What you are trying to achieve is a maximum value for the surface energy. However a simple measure of the surface energy can be misleading for the following reason.  There will be a surface energy associated with the untreated polymer film. Now as the pre-treatment is done the surface energy should be higher than the untreated film.  As you have a roll of material optimising this process should be done quite easily by winding material through and progressively increasing the power to the corona treater or in-vacuum plasma treater.  It is then possible to measure the surface energy at each power level.  What you should see is a progressive increase in the surface energy with power to a point where the surface energy levels off at some maximum value.

       It is this maximum value that is misleading.  If you also plot the adhesion of a coating or metallization it will follow a similar curve except that where the surface energy levels off and continues with higher powers (or longer treatment time) at an almost constant high value, the adhesion instead of levelling off it reaches a peak and then almost immediately falls off with increasing power or treatment time.

    The reason for this fall off of the adhesion is that the surface of the polymer has been overtreated. The treatment is often a balance between chain scission that generates new bonding sites and aids adhesion and the scission that creates new short chain molecules that are short enough to be weakly bonded into the bulk polymer and hence form a new weak boundary layer. If the power is further increased these short chain molecules tend towards carbon molecules, thus the weak interface is made up of an excess of carbon even if high oxygen content plasma is used.

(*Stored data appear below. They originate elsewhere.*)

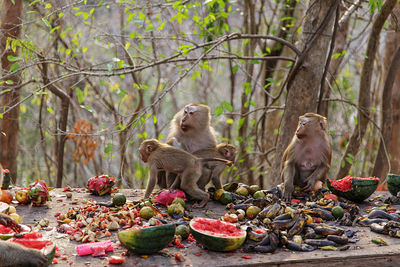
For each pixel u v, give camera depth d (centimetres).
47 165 1010
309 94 672
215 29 840
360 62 1105
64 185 1067
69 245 382
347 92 1161
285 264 354
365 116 799
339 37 908
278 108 818
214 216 475
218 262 350
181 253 368
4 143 731
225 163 515
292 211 416
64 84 931
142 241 352
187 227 405
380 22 742
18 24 688
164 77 1147
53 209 480
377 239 396
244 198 530
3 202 474
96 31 901
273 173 701
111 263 347
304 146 555
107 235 404
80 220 436
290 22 952
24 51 651
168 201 499
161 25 718
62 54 938
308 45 663
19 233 355
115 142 981
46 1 763
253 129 972
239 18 1179
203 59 687
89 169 1239
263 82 1005
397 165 941
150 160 520
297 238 391
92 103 1105
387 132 823
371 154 1063
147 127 1124
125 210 467
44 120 937
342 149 1166
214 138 600
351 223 446
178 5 728
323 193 527
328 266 361
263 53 980
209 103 1324
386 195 568
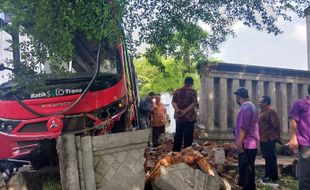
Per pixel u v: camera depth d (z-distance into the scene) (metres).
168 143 10.61
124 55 8.22
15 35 6.30
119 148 5.40
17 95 7.77
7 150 7.69
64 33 5.83
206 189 6.12
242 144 6.82
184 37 9.38
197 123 12.20
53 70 6.61
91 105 7.79
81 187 5.10
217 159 8.32
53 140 7.57
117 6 6.16
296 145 6.29
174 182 5.83
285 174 9.18
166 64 13.31
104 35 6.12
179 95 9.11
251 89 12.61
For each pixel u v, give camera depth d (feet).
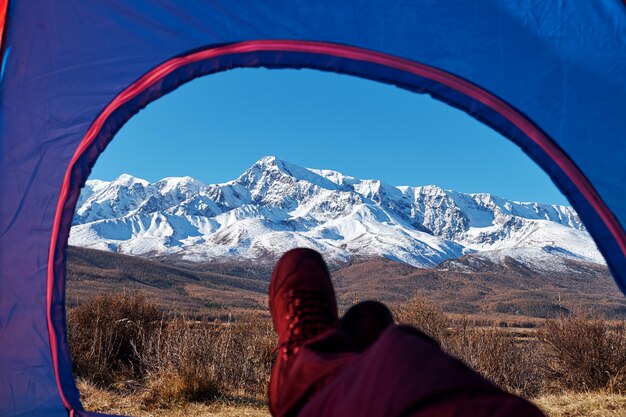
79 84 10.00
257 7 9.61
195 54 9.93
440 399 2.10
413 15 9.43
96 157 10.32
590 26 9.07
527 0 9.20
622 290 9.32
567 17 9.14
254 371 27.43
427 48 9.53
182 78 10.11
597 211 9.38
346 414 2.55
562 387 28.68
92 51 9.91
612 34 9.02
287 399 3.52
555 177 9.59
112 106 10.12
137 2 9.77
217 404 20.10
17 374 10.32
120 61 9.95
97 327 29.60
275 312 5.16
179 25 9.77
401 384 2.29
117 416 11.14
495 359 30.35
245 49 9.87
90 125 10.16
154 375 24.13
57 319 10.57
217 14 9.70
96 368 25.95
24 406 10.33
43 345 10.50
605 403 19.44
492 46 9.37
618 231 9.24
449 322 36.99
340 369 3.25
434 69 9.64
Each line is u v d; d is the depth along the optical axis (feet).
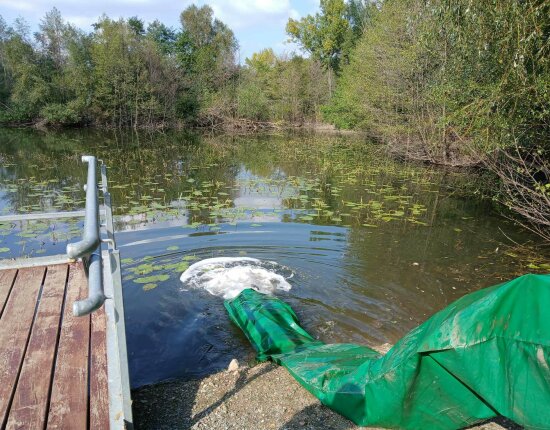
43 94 99.25
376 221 26.58
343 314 15.19
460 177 42.65
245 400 9.83
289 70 126.41
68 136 83.20
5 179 37.52
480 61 23.89
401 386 7.73
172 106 110.52
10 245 20.44
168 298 15.89
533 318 6.26
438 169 47.42
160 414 9.41
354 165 50.19
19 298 9.73
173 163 49.52
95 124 107.45
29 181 36.70
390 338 13.83
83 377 7.41
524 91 20.57
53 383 7.24
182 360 12.42
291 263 19.47
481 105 24.41
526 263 20.20
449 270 19.24
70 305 9.55
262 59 169.48
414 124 52.80
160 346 13.08
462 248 22.11
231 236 22.81
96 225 5.45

The use of corona and in-vacuum plasma can make it easier to overtreat the surface in some circumstances.

Often there is some time between the corona treatment and metallizing process. During this time it is common for low molecular weight materials to migrate back to the surface and re-contaminate the surface and so the in-vacuum plasma treatment is essential.  However if the same material is both corona treated and vacuum plasma treated in the same day it may be that the surface is overtreated.   Thus it becomes important not only to know what the treatments are but the time between the treatments can become equally important.

There are other variables that also need to be monitored and understood. The temperature and humidity can affect both the process and the polymer.  The corona treatment at the same power can produce different results when the humidity is high compared to when the humidity is low.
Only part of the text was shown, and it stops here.